Sykes had taken to meeting with this forester regularly, seeking news of the two SAS officers. In response, the lean and weather-beaten man would remove his wooden clog and, without a word, withdraw a tiny note secreted between his toes: a message from Major Reynolds. Sykes would scribble a reply, the forester would insert it between his toes again, and quietly slip his clog back on. His silence was eloquent: it spoke of a rock-like firmness in the face of adversity.

In truth, these pillars of the local Resistance were up against it now. The indomitable Mme Rossi had suffered her own predations, but typically she remained tight-lipped on the matter, and unbowed. Of course, Sykes had made her acquaintance, and amazingly her loud laughter and merriment remained undimmed, as did her desire to feed, shelter and assist the SAS men at every turn.

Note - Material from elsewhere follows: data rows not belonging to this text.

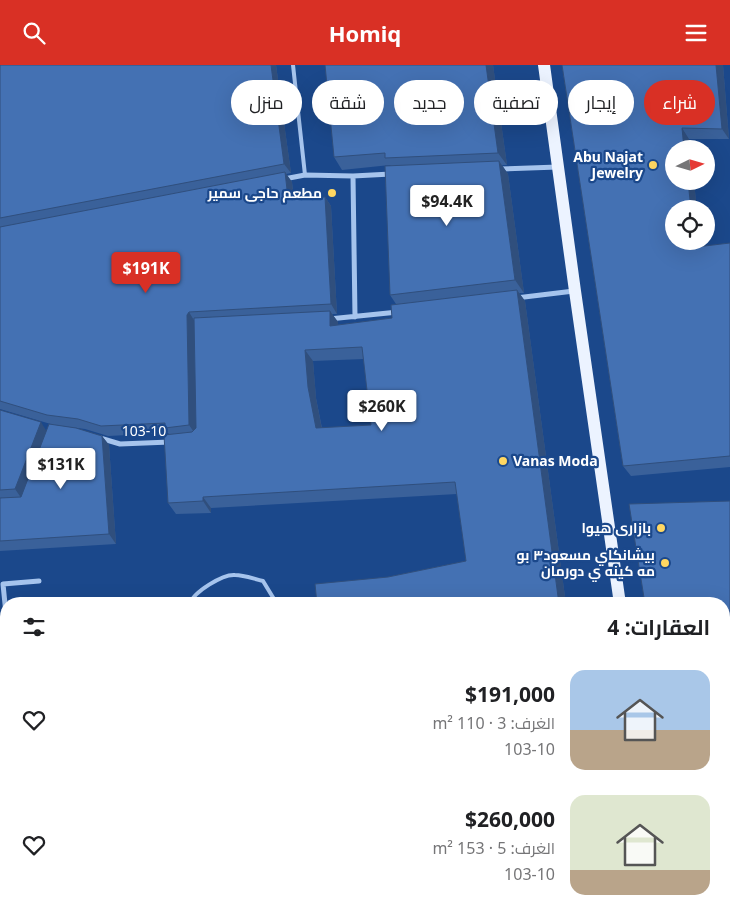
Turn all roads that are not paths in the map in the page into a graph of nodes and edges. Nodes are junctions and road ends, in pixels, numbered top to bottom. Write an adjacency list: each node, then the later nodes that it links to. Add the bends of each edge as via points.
1 (293, 65): 6 (lane)
2 (544, 65): 3 (main road)
3 (558, 167): 4 (street); 9 (main road)
4 (496, 169)
5 (400, 174): 7 (street)
6 (305, 175): 7 (street); 8 (street)
7 (353, 176): 12 (street)
8 (276, 181)
9 (575, 291): 10 (street); 20 (main road)
10 (510, 299)
11 (403, 312): 12 (street)
12 (355, 317): 13 (street)
13 (326, 319)
14 (93, 436): 15 (street, 103-10, via 120,444)
15 (173, 442)
16 (39, 581): 17 (street, via 3,584)
17 (4, 597)
18 (193, 597): 19 (lane, via 205,586 234,575 263,581)
19 (272, 597)
20 (619, 597)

The Germans had come to suspect that Mme Rossi’s house lay beside the path that led to the new SAS base, which indeed it did. The Gestapo paid ever more frequent visits to her home. On one occasion they searched it from top to bottom, while the redoubtable madame had six SAS men hidden there, some of whom were lying beneath the water wheel at the rear. Such experiences would have tested the toughest of nerves, but she never once baulked at her house being used as a refuge and a rendezvous for the SAS and the Maquis.